In fact, when it comes to citizenship, the survey shows that Spanish-speaking citizens cared a little more than Spanish-speaking non-citizens on a range of issues like healthcare, unemployment, crime and education.

It makes sense that non-citizens wouldn’t care so much about those issues like healthcare and unemployment since they don’t qualify for receiving those benefits — a job or healthcare coverage — but it is surprising that they don’t care more about education.

In the survey, 10 percent of Spanish-speaking citizens cared about education versus 7 percent of non-citizens. It’s an odd divide given that a healthy percentage of Latino children enrolled in public schools have parents who are non-citizens.

It’s something that warrants closer scrutiny among educators trying to improve the graduation rates of Latino students.

The survey also touched on the hot-button issue of gun control.

The voters within each of these ethnic communities show strong support for stricter gun control laws as well.
 
Eighty-­‐four percent of voters who cast a ballot in the 2012 election favor new laws on this issue. Included are 97% of Creole
voters, 87% of Spanish speaking voters, and 76% of Punjabi voters.

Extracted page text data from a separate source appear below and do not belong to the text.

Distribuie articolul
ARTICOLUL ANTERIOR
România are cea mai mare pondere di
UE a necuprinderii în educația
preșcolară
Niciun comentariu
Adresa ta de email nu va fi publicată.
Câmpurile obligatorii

From the results, it’s easy to see that most surveyed feel like the majority of Americans who want common sense to prevail in determining who gets to have a gun in this country and who doesn’t.

Yet, if there was one revelation from this survey that shows just how important it is to take into account the views of immigrants in this country, it would be this:

Of 1,138 interviews conducted among adults who were eligible to vote in 2012, a full 71% of respondents report actually voting – approximately 10% higher than the national average in recent presidential elections.